[Python-ideas] Why shouldn't Python be better at implementing Domain Specific Languages?

Matthew Einhorn moiein2000 at gmail.com
Fri Aug 31 14:57:18 EDT 2018


On Thu, Aug 30, 2018 at 8:31 PM James Lu <jamtlu at gmail.com> wrote:

> Why shouldn't Python be better at implementing Domain Specific Languages?
>
> [snip]
>
> It would be nice if there was a DSL for describing neural networks (Keras).
> The current syntax looks like this:
>
> model.add(Dense(units=64, activation='relu', input_dim=100))
> model.add(Dense(units=10, activation='softmax'))
>
>
How about something like this?

with model:
    with Dense() as dense:
        dense.units = 64
        dense.activation = 'relu'
        dense.input_dim = 100

    with Dense() as dense:
        dense.units = 10
        dense.activation = 'softmax'

The `with` creates a context to which subsequent layers are added when
created within the context.

But it does suffer from the fact that the `with` object's (or the
underlying stack that would implement
this in the model/layers) scope is not local to the function, so if within
the `with` context you call a
function that creates a layer, the layer will be added to the caller's
context, which would be surprising.

I was working on a similar approach for a python GUI, and `with` seemed
like a very nice candidate,
but ran into this issue, which didn't seem to have a clean fix.
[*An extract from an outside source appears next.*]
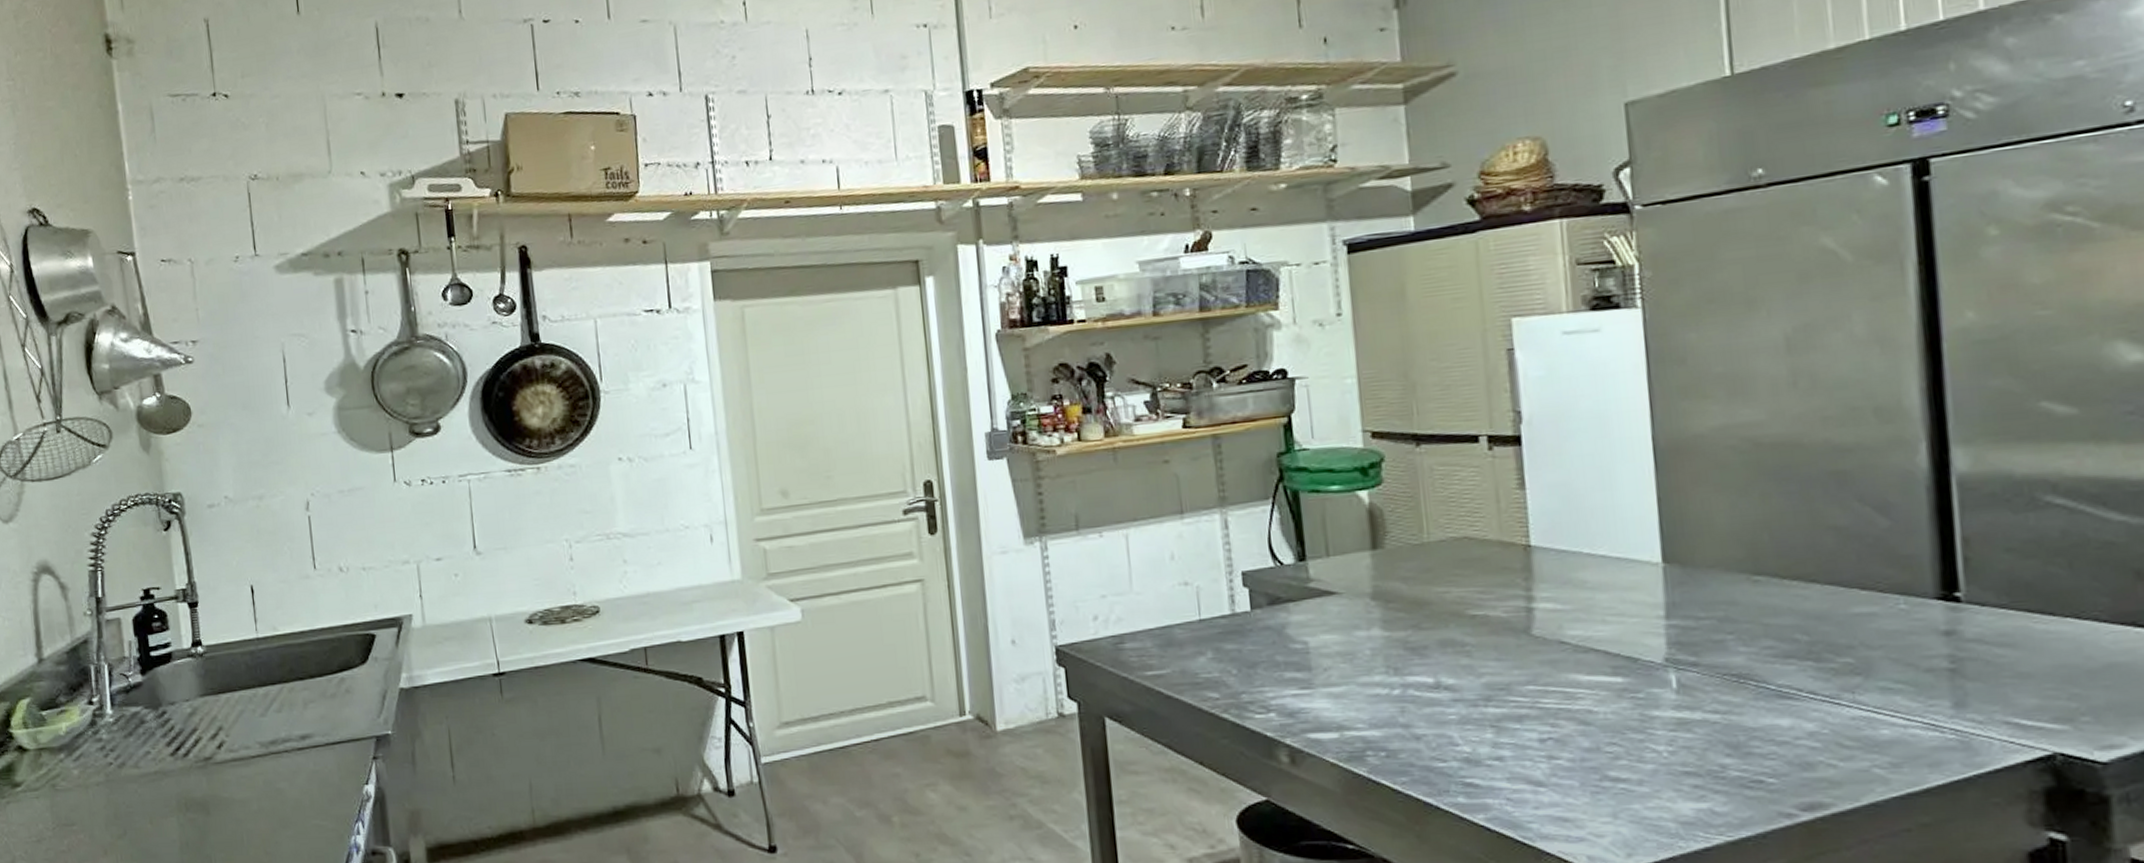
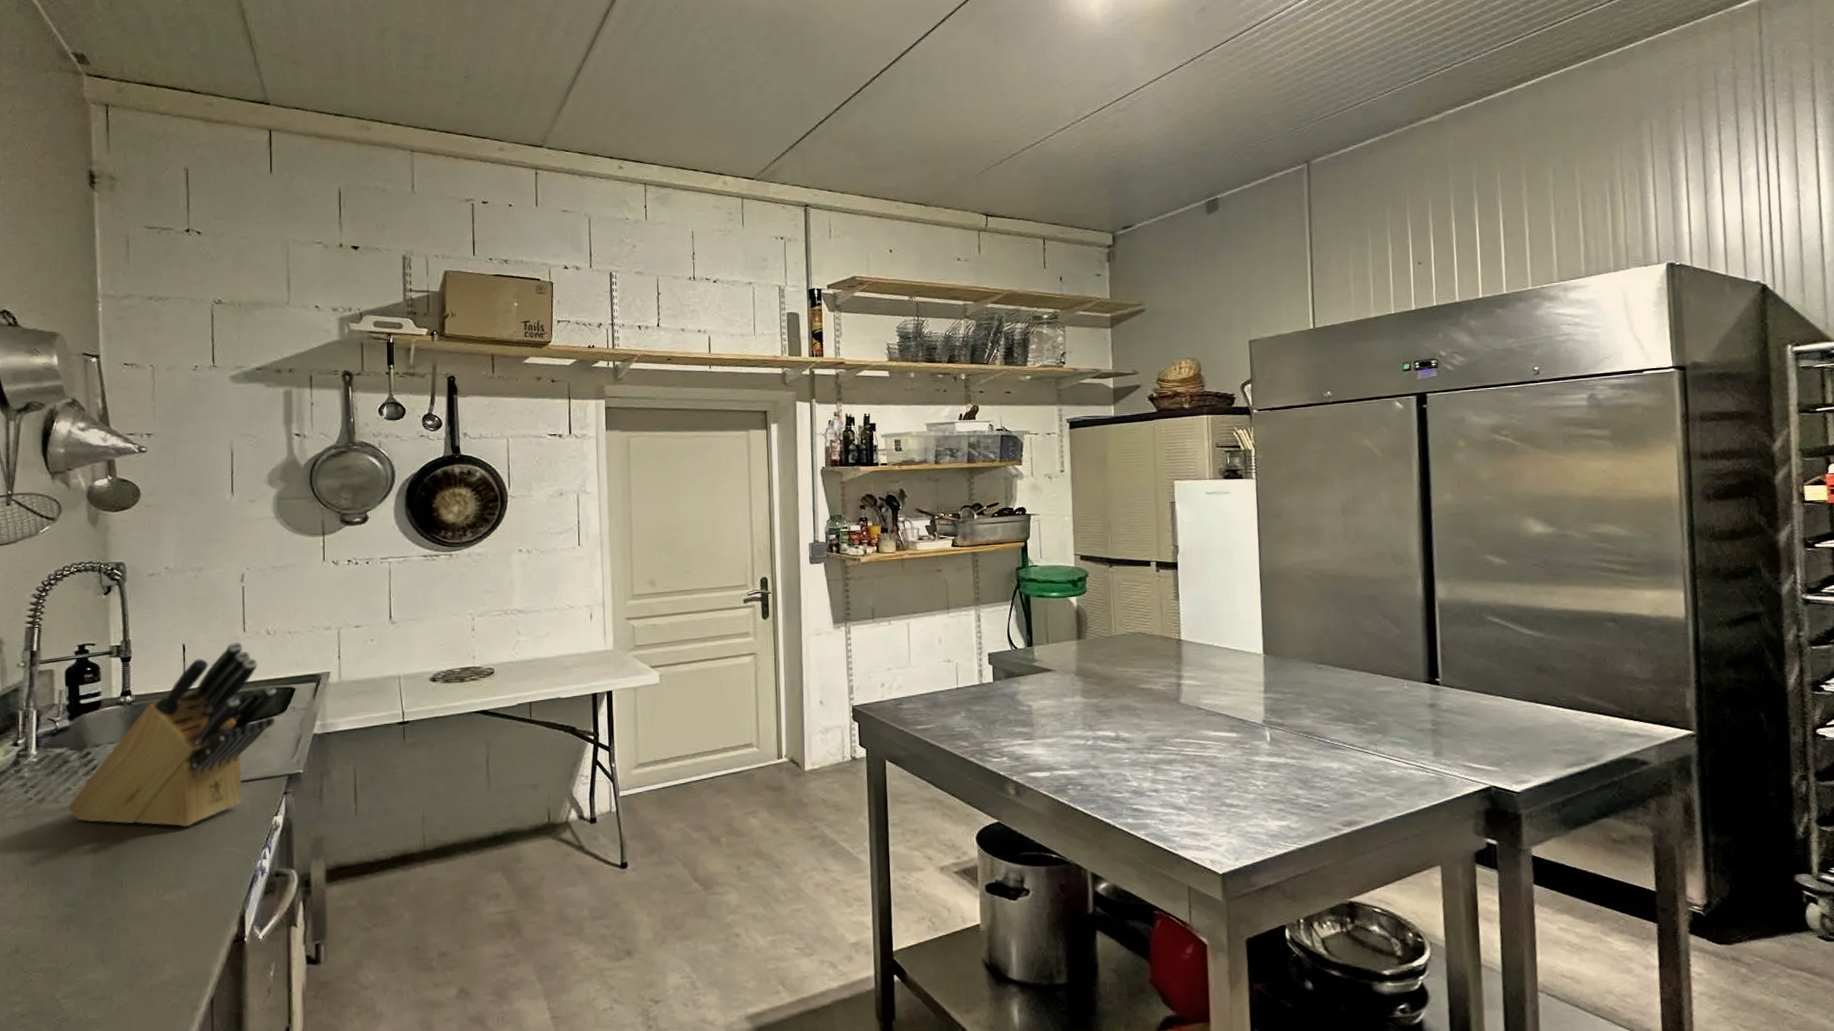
knife block: none [148,581,357,797] -> present [67,642,277,828]

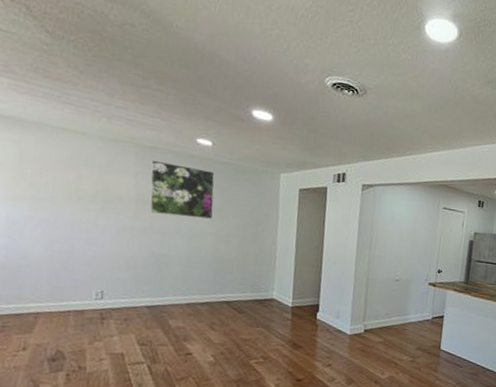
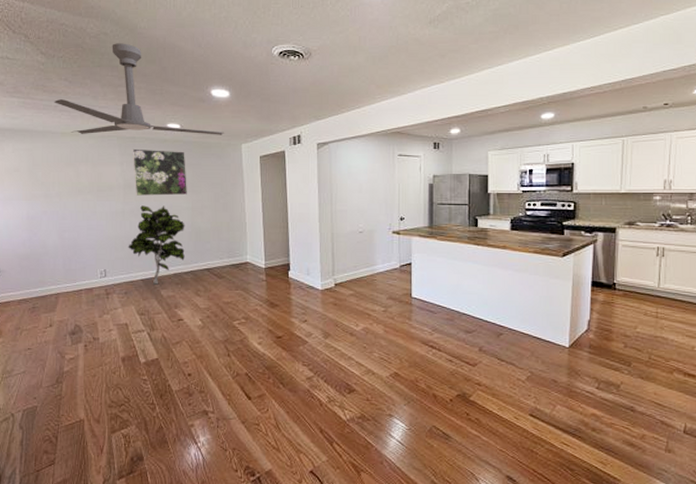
ceiling fan: none [56,38,262,161] -> present [53,43,224,135]
indoor plant: none [133,224,206,313] -> present [128,205,185,285]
I also thought about using an decorator that pre-processes the AST for a
GUI description, which for
your example would look like something like:

with model:
    with Dense():
        units = 64
        activation = 'relu'
        input_dim = 100

    with Dense():
        units = 10
        activation = 'softmax'

But here the issues are (a) the similarity with local variables may be
confusing (b) you'd need to
either make all `with` statements special, or annotate the `with`
statements that are going to be
processed by the compiler (e.g. by prefixing the object with a dash). It
seemed messy
enough that I'm still pondering this.